## TEXT UNDER STUDY
··········
For our test, we have generated 360.000 files on 37 folders

Directory.GetDirectories (or Directory.GetFiles) vs Directory.EnumerateDirectories (or Directory.EnumerateFiles)

When we use EnumerateDirectories(or EnumerateFiles) , we can start enumerating the collection before the whole collection is returned

But when we use GetDirectories (or GetFiles) , we must wait for the whole array to be returned before we can access the array.

Therefore, when we work with many files and directories, EnumerateFiles can be more efficient.

But in a broadcast system where files arrive continuously, it is better to first get all files to process ( by using GetDirectories or GetFiles ) so as to ignore the latest files ( in our case latest file will not be deleted).

Using EnumerateDirectories or EnumerateFiles latest files may be processed because when the system is currently processing an item, new items can be added on directories, so on collection

Using Parallelism

We cannot parallelize directory processing because the runtime may start deleting C:\DATA\DumpDir\2 before C:\DATA\DumpDir\2\21

In our case C:\DATA\DumpDir\2\21 will be deleted but not C:\DATA\DumpDir\2.
··········
## DATA

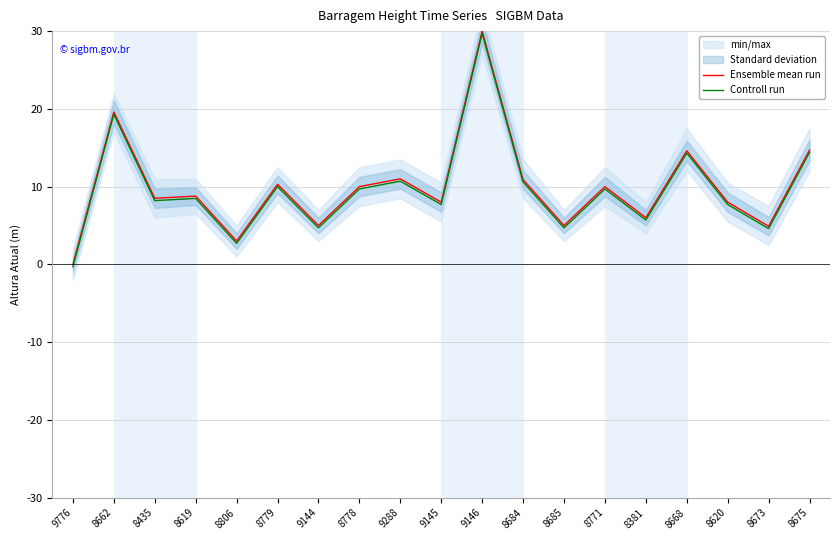

What is the label of the 5th point from the left?

8806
··········
## PROBLEM SET
**A.** According to the text on directory enumeration, why can't directory processing be parallelized?
**B.** Reproduce the text on directory enumeration word for word, from "When we use EnumerateDirectories(or" up to and including "be more efficient.".
The listing has no connection to the text on directory enumeration.

## SOLUTIONS IN ORDER
**A.** The runtime may start deleting C:\DATA\DumpDir\2 before C:\DATA\DumpDir\2\21.

**B.**
When we use EnumerateDirectories(or EnumerateFiles) , we can start enumerating the collection before the whole collection is returned

But when we use GetDirectories (or GetFiles) , we must wait for the whole array to be returned before we can access the array.

Therefore, when we work with many files and directories, EnumerateFiles can be more efficient.